*** Dataset content Section Begins ***

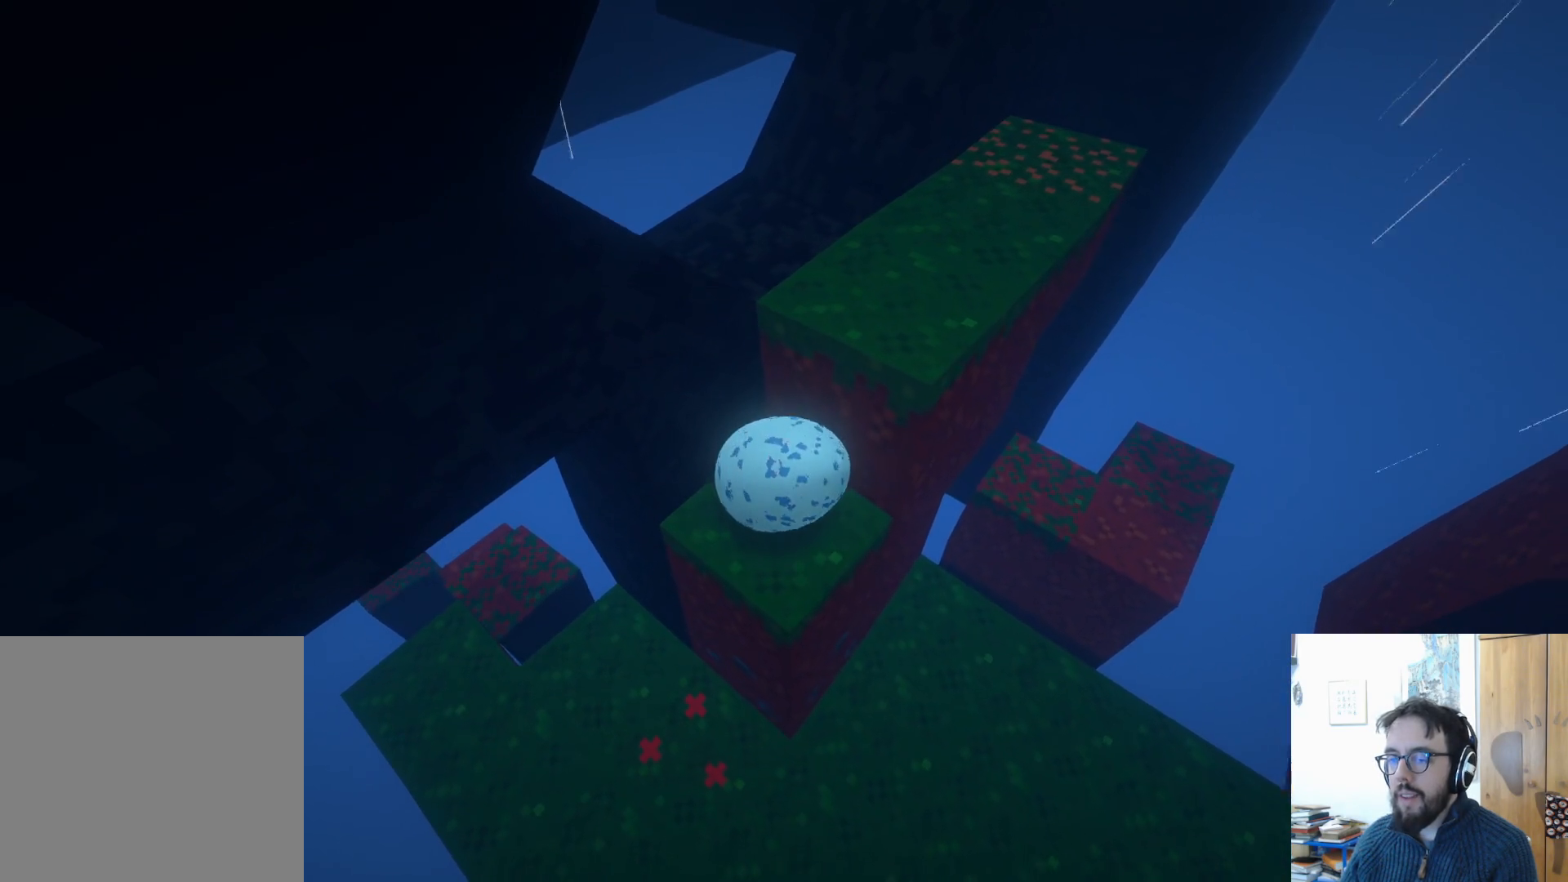
{"buttons": [], "left_stick": "up", "right_stick": "center", "events": [[83, "left_stick", "center"], [383, "left_stick", "up"]]}
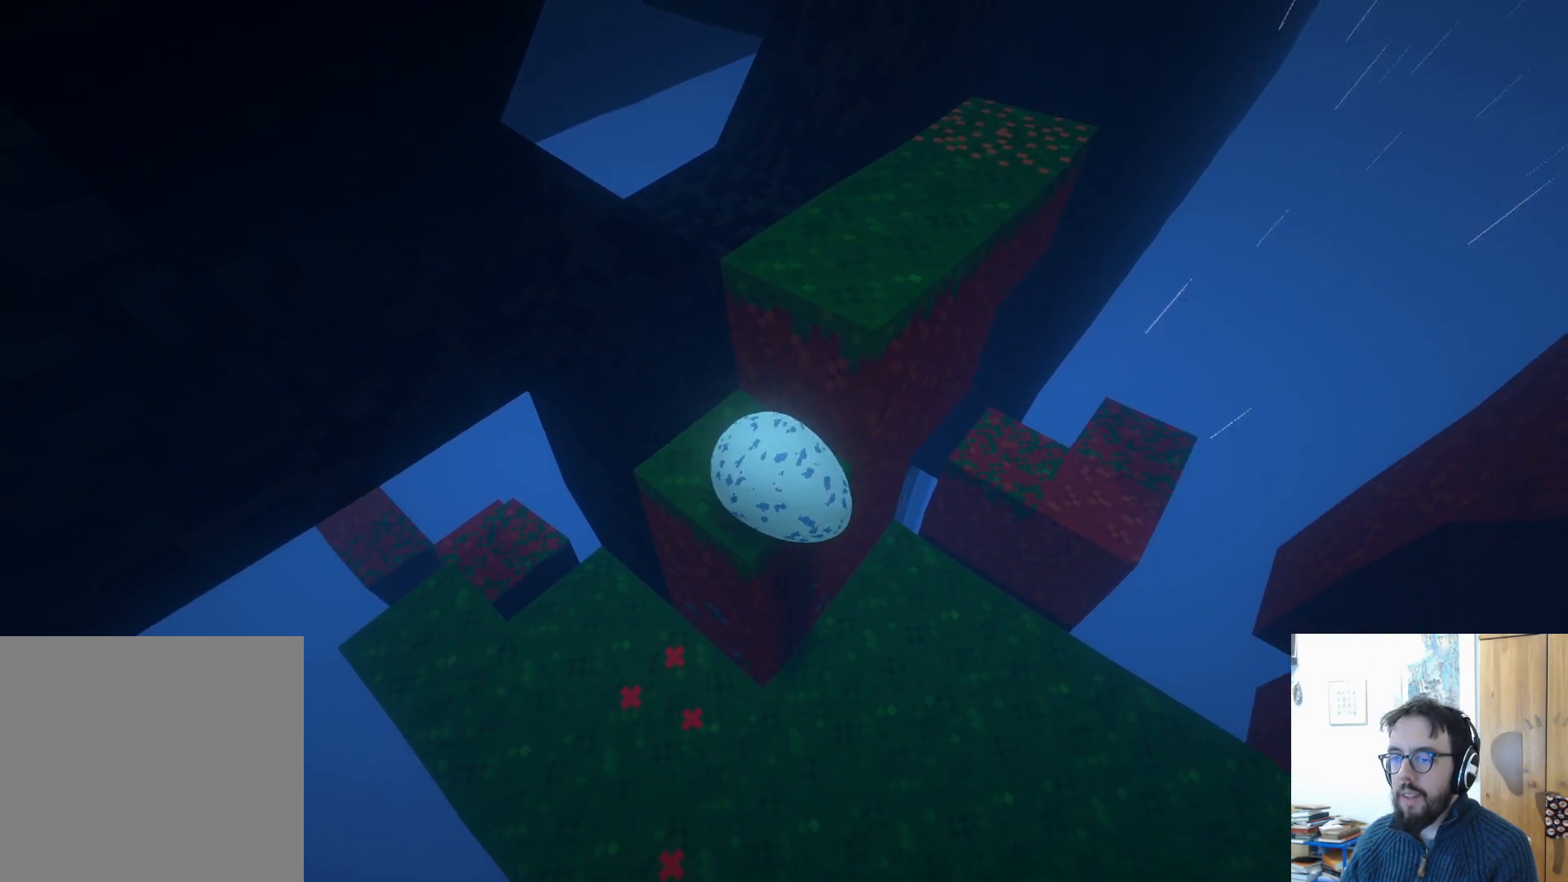
{"buttons": ["A"], "left_stick": "up", "right_stick": "center", "events": [[300, "A", "down"]]}
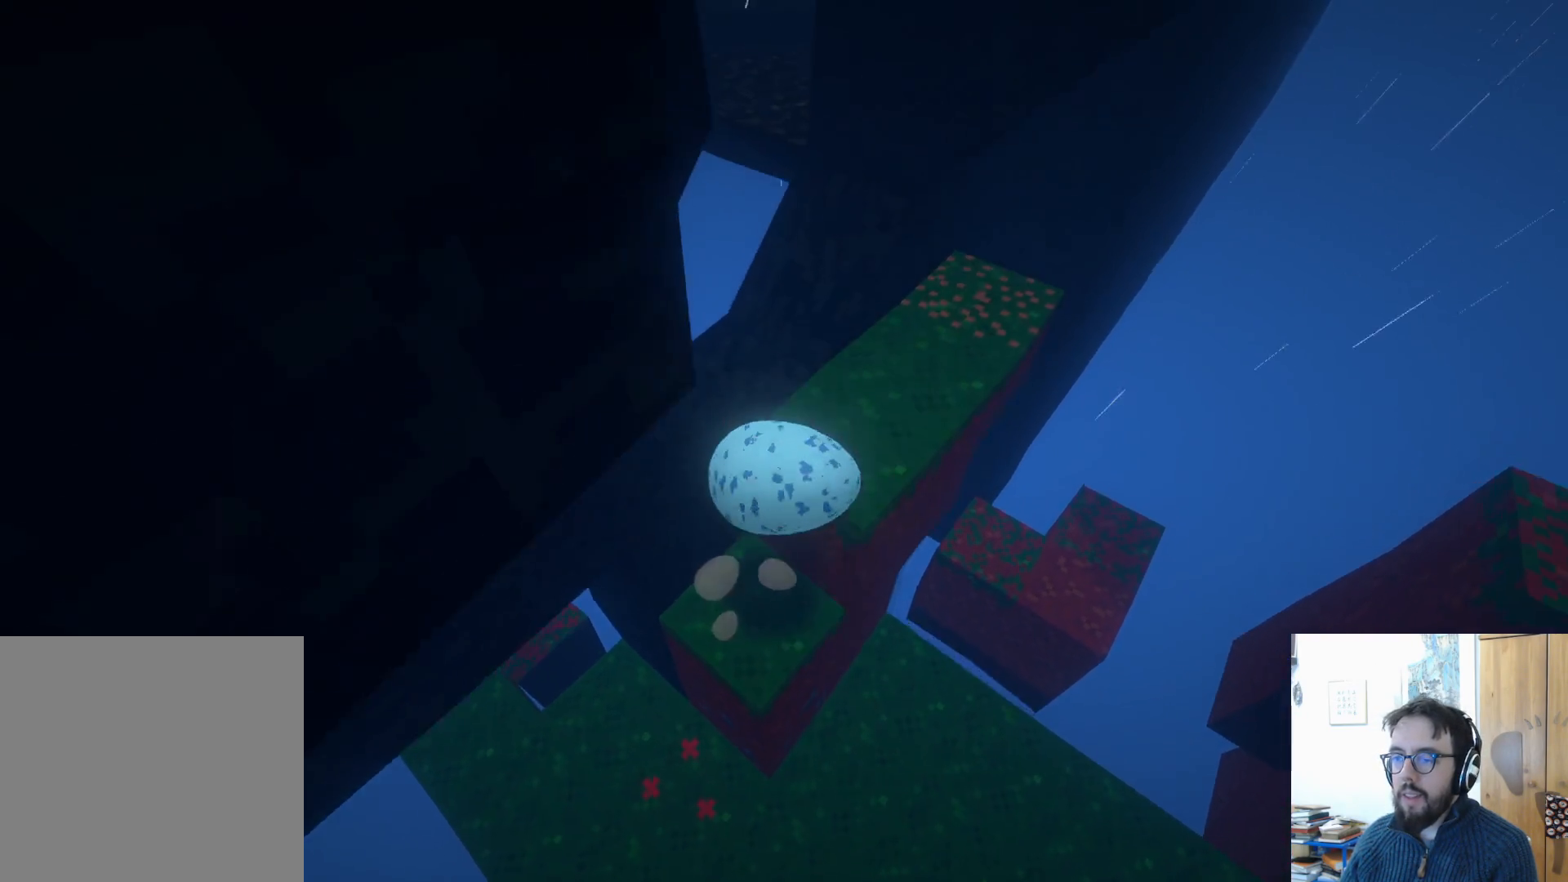
{"buttons": [], "left_stick": "right", "right_stick": "center", "events": [[183, "A", "up"], [350, "left_stick", "up-right"], [483, "left_stick", "right"]]}
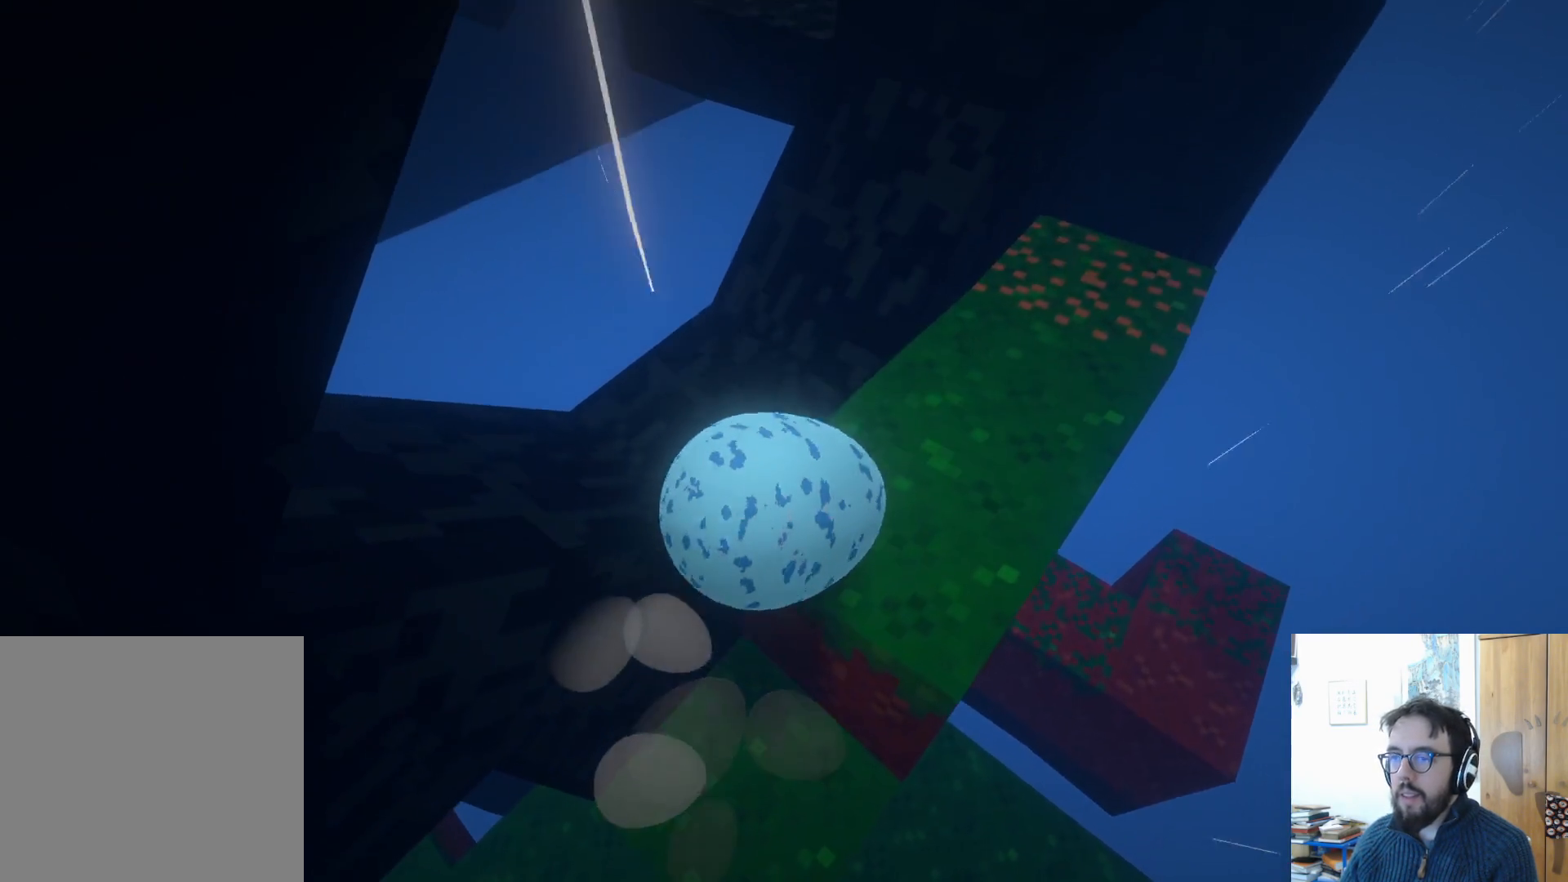
{"buttons": [], "left_stick": "center", "right_stick": "center", "events": [[467, "left_stick", "center"]]}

*** Dataset content Section Ends ***

* What you are asked to do
Retype the listing above exactly as it appears, omitting the pictures.

* Answer box
{"buttons": [], "left_stick": "up", "right_stick": "center", "events": [[83, "left_stick", "center"], [383, "left_stick", "up"]]}
{"buttons": ["A"], "left_stick": "up", "right_stick": "center", "events": [[300, "A", "down"]]}
{"buttons": [], "left_stick": "right", "right_stick": "center", "events": [[183, "A", "up"], [350, "left_stick", "up-right"], [483, "left_stick", "right"]]}
{"buttons": [], "left_stick": "center", "right_stick": "center", "events": [[467, "left_stick", "center"]]}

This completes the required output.